Cohen's longer works include his feature film, Museum Hours, Chain, and the experimental documentary, Instrument, a portrait of the D.C. punk band Fugazi that was ten years in the making. Benjamin Smoke, about the life of the frontman of the Atlanta, Georgia band Smoke, covers a ten-year arc. Other works of note are Lost Book Found, his Walter Benjamin-inspired portrait of New York City, Buried in Light, a series of connected Central and Eastern European city portraits, and his short film about the late Elliott Smith, Lucky Three. In 2002, Cohen made Chain X Three, a precursor to the Chain feature film, which was exhibited as a three-channel installation. His concert film of the Dutch band The Ex, Building a Broken Mousetrap, premiered at the Toronto Film Festival in 2006.

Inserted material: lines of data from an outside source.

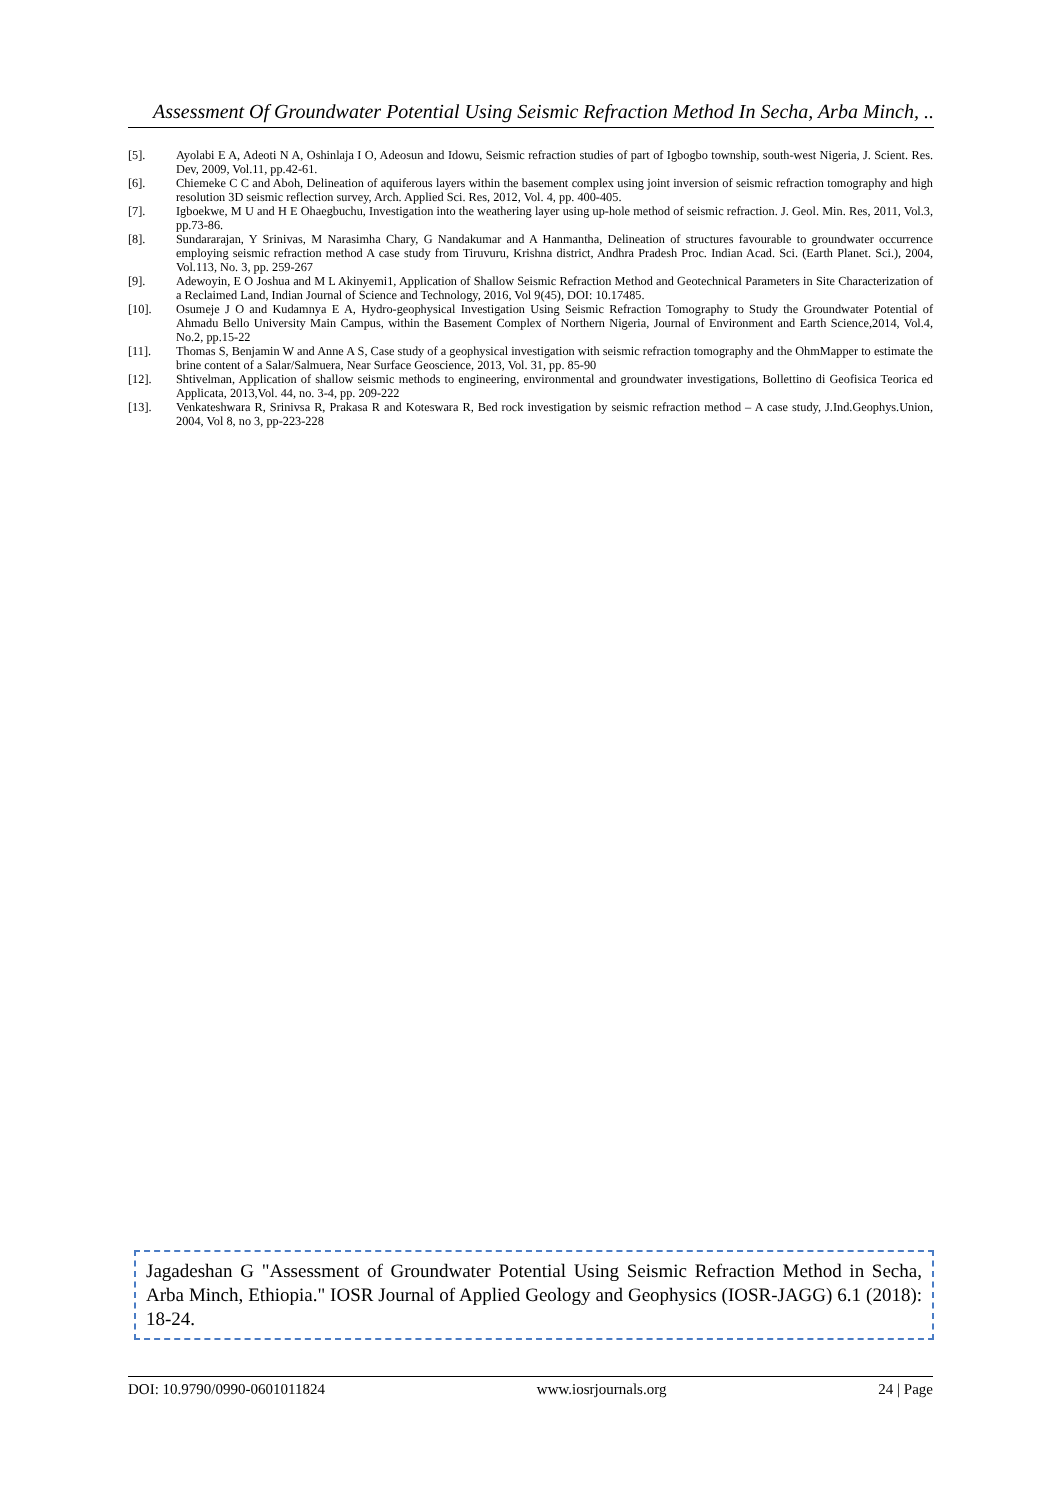Assessment Of Groundwater Potential Using Seismic Refraction Method In Secha, Arba Minch, ..
[5]. Ayolabi E A, Adeoti N A, Oshinlaja I O, Adeosun and Idowu, Seismic refraction studies of part of Igbogbo township, south-west Nigeria, J. Scient. Res. Dev, 2009, Vol.11, pp.42-61.
[6]. Chiemeke C C and Aboh, Delineation of aquiferous layers within the basement complex using joint inversion of seismic refraction tomography and high resolution 3D seismic reflection survey, Arch. Applied Sci. Res, 2012, Vol. 4, pp. 400-405.
[7]. Igboekwe, M U and H E Ohaegbuchu, Investigation into the weathering layer using up-hole method of seismic refraction. J. Geol. Min. Res, 2011, Vol.3, pp.73-86.
[8]. Sundararajan, Y Srinivas, M Narasimha Chary, G Nandakumar and A Hanmantha, Delineation of structures favourable to groundwater occurrence employing seismic refraction method A case study from Tiruvuru, Krishna district, Andhra Pradesh Proc. Indian Acad. Sci. (Earth Planet. Sci.), 2004, Vol.113, No. 3, pp. 259-267
[9]. Adewoyin, E O Joshua and M L Akinyemi1, Application of Shallow Seismic Refraction Method and Geotechnical Parameters in Site Characterization of a Reclaimed Land, Indian Journal of Science and Technology, 2016, Vol 9(45), DOI: 10.17485.
[10]. Osumeje J O and Kudamnya E A, Hydro-geophysical Investigation Using Seismic Refraction Tomography to Study the Groundwater Potential of Ahmadu Bello University Main Campus, within the Basement Complex of Northern Nigeria, Journal of Environment and Earth Science,2014, Vol.4, No.2, pp.15-22
[11]. Thomas S, Benjamin W and Anne A S, Case study of a geophysical investigation with seismic refraction tomography and the OhmMapper to estimate the brine content of a Salar/Salmuera, Near Surface Geoscience, 2013, Vol. 31, pp. 85-90
[12]. Shtivelman, Application of shallow seismic methods to engineering, environmental and groundwater investigations, Bollettino di Geofisica Teorica ed Applicata, 2013,Vol. 44, no. 3-4, pp. 209-222
[13]. Venkateshwara R, Srinivsa R, Prakasa R and Koteswara R, Bed rock investigation by seismic refraction method – A case study, J.Ind.Geophys.Union, 2004, Vol 8, no 3, pp-223-228
Jagadeshan G "Assessment of Groundwater Potential Using Seismic Refraction Method in Secha, Arba Minch, Ethiopia." IOSR Journal of Applied Geology and Geophysics (IOSR-JAGG) 6.1 (2018): 18-24.
DOI: 10.9790/0990-0601011824 www.iosrjournals.org 24 | Page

Cohen was a resident at Eyebeam in 2002.[5][6]
In 2005, Cohen curated the four-day FUSEBOX Festival in Ghent, Belgium. A celebratory gathering "at the crossroads of film, music, and activism," participants included Guy Picciotto of Fugazi, Patti Smith and Tom Verlaine, The Evens, and a side project of Montreal's Thee Silver Mt. Zion Memorial Orchestra & Tra-La-La Band, called Thee Silver Mountain Elegies Play War Radio, which formed for the occasion.
Other music artists Cohen has collaborated with over the years include Patti Smith, Godspeed You Black Emperor!, Vic Chesnutt, Terry Riley, Sparklehorse, R.E.M., Xylouris White, Jessica Moss, Matana Roberts, T.Griffin, Stephen Vitiello, Miracle Legion, DJ /rupture, Blonde Redhead, and The Ex.
He has also cited that he has previously worked for the film industry as a technician and prop man, some of the directors he has worked under include Alex Cox, John Sayles, and Martin Scorsese.
Photographer Sid Grossman had been married to Cohen's mother. Grossman was the father of his (half) brother Adam, also a filmmaker.